* [TASK INSTRUCTIONS]: Copy each line below exactly as it appears. Pictures are to be omitted.

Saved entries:
=-=-=-=-=

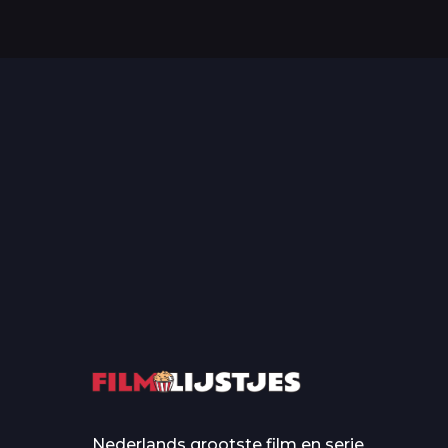
Top 50 Beroemde Film
Quotes Die Iedereen Uit...
De grootste en mo
casino’s in film
Nederlands grootste film en serie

=-=-=-=-=

* [YOUR SOLUTION]:
Top 50 Beroemde Film
Quotes Die Iedereen Uit...
De grootste en mo
casino’s in film
Nederlands grootste film en serie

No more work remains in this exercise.